The choice of Z comes from drawing a simple Lewis structure diagram. The d-electrons of the potentials are ignored because in the simplest world view it is the sp electrons that are important. In practice, when creating pseudopotentials for Ga and As you need the d electrons -- you can include them explicitly as semi-core electrons or by including a partial core charge (pcc) in the potential.

In the paper the HOMO-LUMO gap is maximized to show that the H-surface states have been removed. An easier way to show for yourself that the potentials you've selected are far from the band edges is to perform a localized DOS calculation and the plot the DOS for the H atoms versus the DOS for the interior of the nanostructure.

Regarding buckling, the paper that I remember is:

K. N. Ow and X. W. Wang, Surface Science 337, 109 (1995).

I haven't read it for years so maybe my memory is wrong.

Regarding pseudopotentials, I use Opium

http://sourceforge.net/projects/opium/

You can generate modified (fractional) Z atoms but need to hack the periodic table data in the source.

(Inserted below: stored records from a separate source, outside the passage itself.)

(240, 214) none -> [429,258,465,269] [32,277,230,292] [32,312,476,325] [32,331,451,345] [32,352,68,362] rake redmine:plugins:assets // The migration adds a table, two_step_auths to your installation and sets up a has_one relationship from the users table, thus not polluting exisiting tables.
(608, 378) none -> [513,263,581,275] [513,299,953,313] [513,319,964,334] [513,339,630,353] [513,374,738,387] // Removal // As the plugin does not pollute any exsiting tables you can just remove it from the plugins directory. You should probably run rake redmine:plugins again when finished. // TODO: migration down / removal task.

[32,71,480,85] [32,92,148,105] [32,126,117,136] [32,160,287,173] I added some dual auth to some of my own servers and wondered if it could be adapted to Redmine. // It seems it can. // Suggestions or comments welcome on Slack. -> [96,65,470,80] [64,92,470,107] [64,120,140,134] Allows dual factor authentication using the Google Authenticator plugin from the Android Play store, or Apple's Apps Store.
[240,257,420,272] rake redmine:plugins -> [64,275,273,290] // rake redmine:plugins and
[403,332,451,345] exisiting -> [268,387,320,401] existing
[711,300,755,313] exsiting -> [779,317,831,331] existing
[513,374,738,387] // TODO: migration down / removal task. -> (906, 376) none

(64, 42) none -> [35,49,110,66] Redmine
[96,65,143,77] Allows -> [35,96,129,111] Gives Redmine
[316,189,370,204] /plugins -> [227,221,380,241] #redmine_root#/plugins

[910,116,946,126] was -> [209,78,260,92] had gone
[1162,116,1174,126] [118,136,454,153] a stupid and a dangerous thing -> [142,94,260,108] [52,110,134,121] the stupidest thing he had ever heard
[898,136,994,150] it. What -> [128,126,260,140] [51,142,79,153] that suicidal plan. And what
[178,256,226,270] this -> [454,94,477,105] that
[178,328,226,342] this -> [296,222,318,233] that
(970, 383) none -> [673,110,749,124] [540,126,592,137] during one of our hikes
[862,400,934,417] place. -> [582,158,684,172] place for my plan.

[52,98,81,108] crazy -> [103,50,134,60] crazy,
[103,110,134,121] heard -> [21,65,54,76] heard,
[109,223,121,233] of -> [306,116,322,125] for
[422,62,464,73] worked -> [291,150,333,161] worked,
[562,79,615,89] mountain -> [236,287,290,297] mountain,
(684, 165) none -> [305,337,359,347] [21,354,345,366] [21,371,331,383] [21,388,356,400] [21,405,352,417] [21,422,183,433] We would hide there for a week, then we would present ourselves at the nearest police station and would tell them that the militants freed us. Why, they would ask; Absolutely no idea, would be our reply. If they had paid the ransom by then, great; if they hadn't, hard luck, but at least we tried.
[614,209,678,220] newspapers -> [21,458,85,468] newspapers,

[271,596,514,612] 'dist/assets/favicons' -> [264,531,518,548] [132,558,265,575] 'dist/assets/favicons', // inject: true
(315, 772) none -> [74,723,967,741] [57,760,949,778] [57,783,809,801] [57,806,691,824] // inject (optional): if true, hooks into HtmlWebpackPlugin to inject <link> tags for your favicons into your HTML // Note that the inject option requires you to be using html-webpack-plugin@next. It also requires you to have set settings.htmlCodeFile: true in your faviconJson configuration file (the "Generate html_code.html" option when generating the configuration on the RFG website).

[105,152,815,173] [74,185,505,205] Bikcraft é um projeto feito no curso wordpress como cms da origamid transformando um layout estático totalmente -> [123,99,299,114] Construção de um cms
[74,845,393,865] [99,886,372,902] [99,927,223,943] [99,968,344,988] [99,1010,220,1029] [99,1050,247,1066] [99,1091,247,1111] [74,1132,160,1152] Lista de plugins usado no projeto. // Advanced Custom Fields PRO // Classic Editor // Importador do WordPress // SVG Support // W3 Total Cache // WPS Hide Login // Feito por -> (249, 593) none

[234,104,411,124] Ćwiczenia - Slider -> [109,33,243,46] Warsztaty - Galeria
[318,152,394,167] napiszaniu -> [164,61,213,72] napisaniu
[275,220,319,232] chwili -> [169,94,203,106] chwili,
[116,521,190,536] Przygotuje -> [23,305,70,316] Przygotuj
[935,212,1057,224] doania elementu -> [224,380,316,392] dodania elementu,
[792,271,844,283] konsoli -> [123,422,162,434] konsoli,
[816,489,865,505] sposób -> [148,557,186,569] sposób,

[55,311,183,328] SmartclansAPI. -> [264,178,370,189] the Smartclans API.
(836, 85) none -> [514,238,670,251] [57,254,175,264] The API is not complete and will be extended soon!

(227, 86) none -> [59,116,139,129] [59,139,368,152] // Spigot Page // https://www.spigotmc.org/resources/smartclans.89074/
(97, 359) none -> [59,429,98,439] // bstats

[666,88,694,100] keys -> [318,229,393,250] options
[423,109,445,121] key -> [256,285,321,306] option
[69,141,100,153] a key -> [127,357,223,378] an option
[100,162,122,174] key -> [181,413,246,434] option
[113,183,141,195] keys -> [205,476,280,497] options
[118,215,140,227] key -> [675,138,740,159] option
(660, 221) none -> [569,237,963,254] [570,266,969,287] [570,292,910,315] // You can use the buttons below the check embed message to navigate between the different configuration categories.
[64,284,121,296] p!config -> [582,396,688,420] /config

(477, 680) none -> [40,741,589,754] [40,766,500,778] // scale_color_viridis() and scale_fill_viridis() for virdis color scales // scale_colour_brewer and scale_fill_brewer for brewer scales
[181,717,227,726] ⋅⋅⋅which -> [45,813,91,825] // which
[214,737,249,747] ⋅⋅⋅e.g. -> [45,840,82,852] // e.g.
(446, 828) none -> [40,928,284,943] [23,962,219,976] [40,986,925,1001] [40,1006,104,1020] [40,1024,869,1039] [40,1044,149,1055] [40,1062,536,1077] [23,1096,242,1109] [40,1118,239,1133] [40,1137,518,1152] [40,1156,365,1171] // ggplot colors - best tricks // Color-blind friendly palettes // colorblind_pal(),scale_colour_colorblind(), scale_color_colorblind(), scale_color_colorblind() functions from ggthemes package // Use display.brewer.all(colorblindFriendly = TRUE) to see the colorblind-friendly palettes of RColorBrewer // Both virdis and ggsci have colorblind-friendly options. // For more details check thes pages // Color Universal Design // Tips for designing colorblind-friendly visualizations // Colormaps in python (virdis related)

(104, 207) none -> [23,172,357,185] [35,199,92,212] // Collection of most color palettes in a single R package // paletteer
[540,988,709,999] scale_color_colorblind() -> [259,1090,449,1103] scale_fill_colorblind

Regarding selecting Rcut the smaller Rcut the harder the potential, and the more of the core that is included in the calculation. If you have too hard of a H then they become an important part of the calculation, whereas here we just want nice soft H that passivates the charge, but does little else. Also using hard H means that you will need a very large cutoff energy. Presumably you're looking at a large number of atoms so you don't want the surface passivation, which you aren't even getting useful data from, to mess up your overall calculation.

Regarding metals... I'm not certain how one would treat a surface to remove surface effects from metal structures... in semiconductors you're thinking about directional bonding -- mostly covalent, but slightly polar. In metals the bonding is completely different. I'll think about this and if I come up with an idea I'll post is later.